- Task statement
Reproduce verbatim all of the data given below, but do not carry over the images.

• • • • • • •

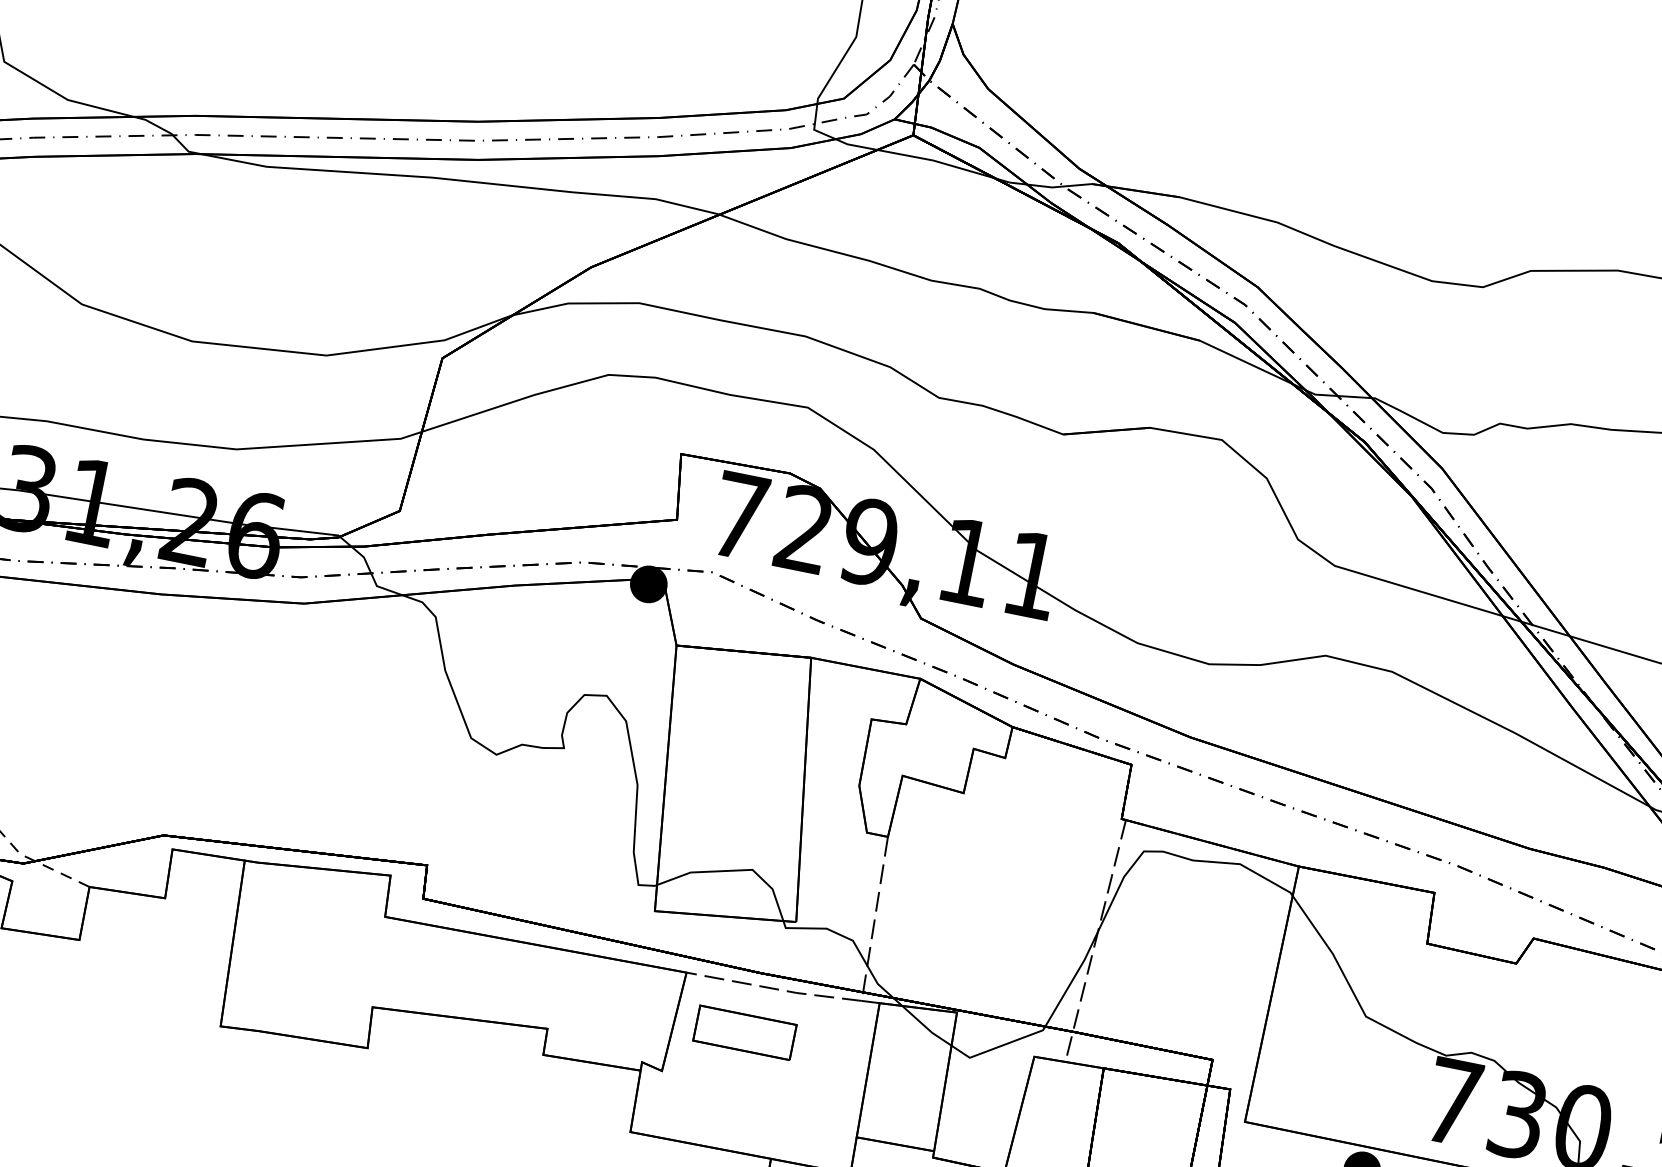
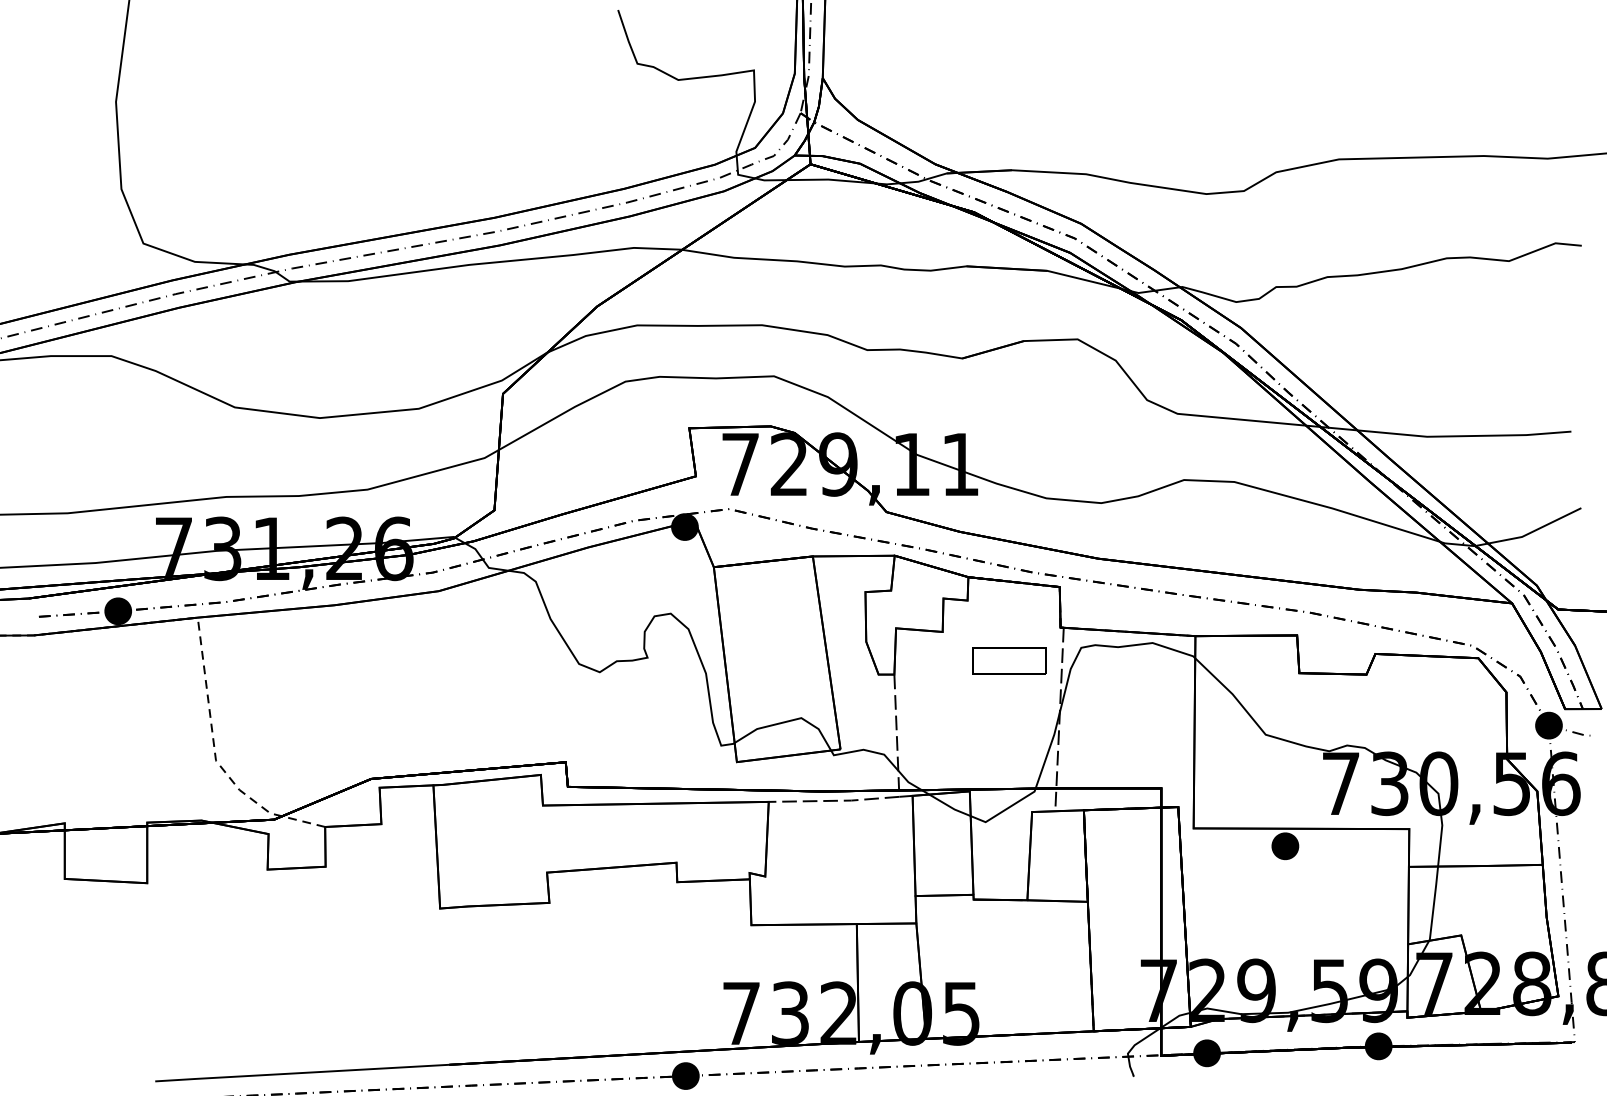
part: (744, 1032) -> (1009, 660), moved

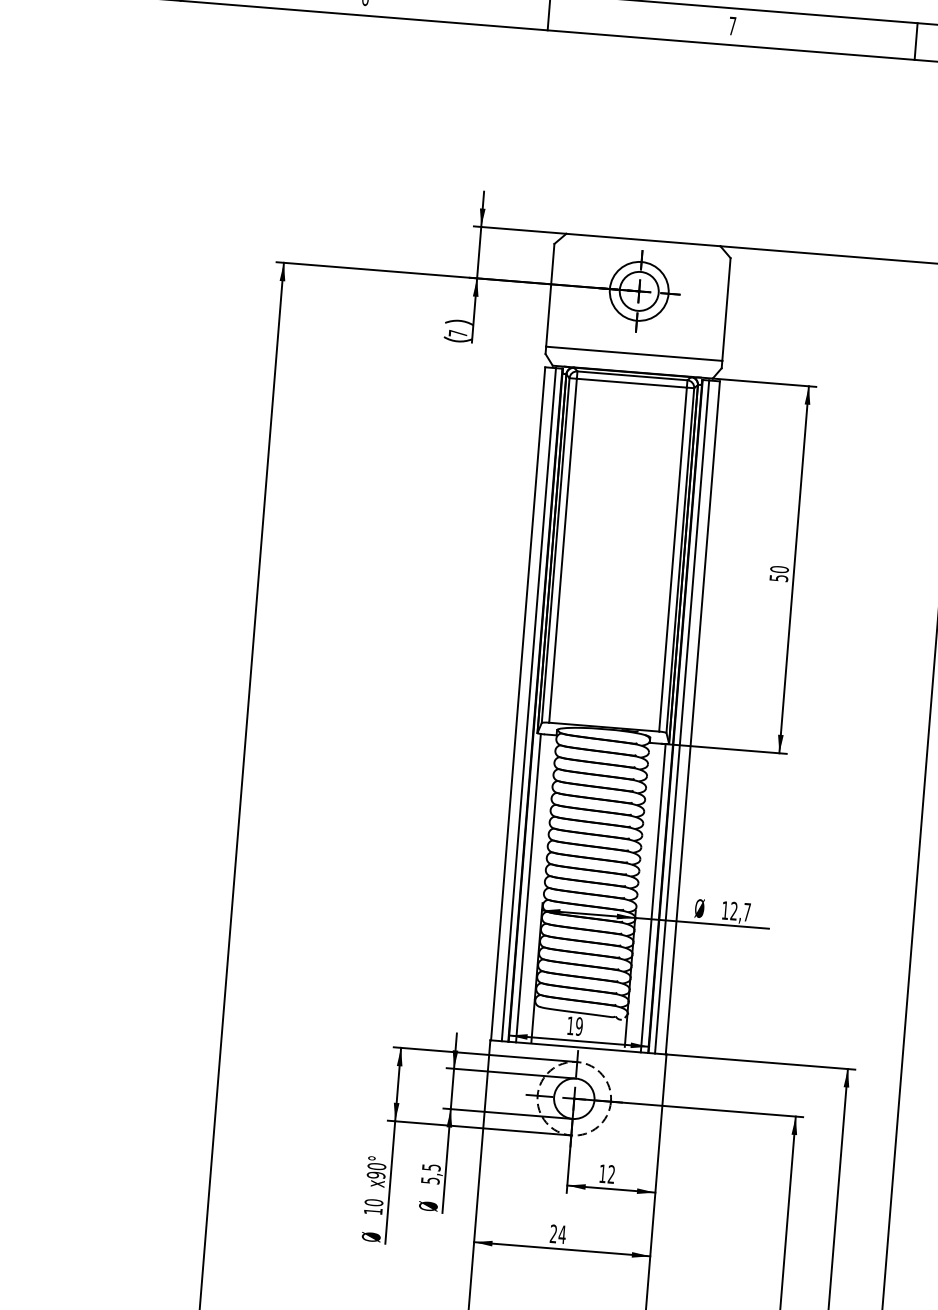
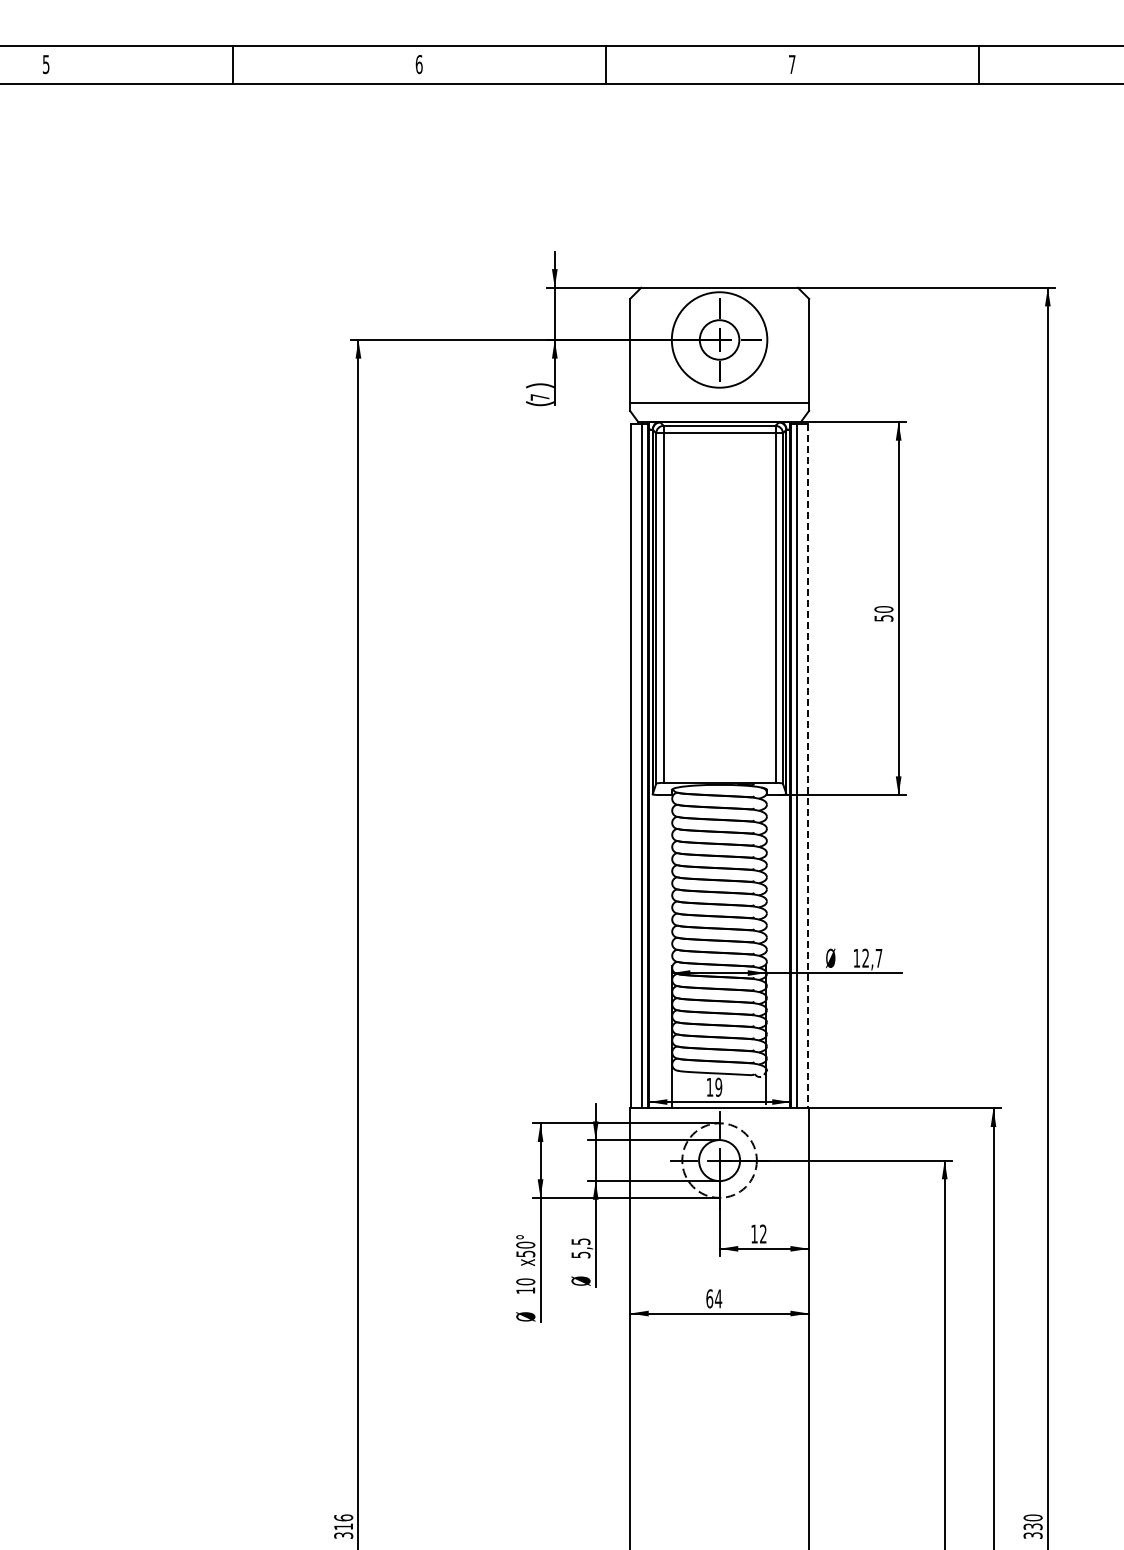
circle: (639, 290) -> (719, 339), size x1.6
line: (692, 718) -> (808, 766), solid -> dashed
line: (528, 888) -> (656, 951), removed
line: (653, 898) -> (783, 951), removed
text: (375, 1174) -> (525, 1253), x90° -> x50°
text: (553, 1233) -> (709, 1298), 24 -> 64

• • • • • • •

- The completed task
part: (744, 1032) -> (1009, 660), moved

circle: (639, 290) -> (719, 339), size x1.6
line: (692, 718) -> (808, 766), solid -> dashed
line: (528, 888) -> (656, 951), removed
line: (653, 898) -> (783, 951), removed
text: (375, 1174) -> (525, 1253), x90° -> x50°
text: (553, 1233) -> (709, 1298), 24 -> 64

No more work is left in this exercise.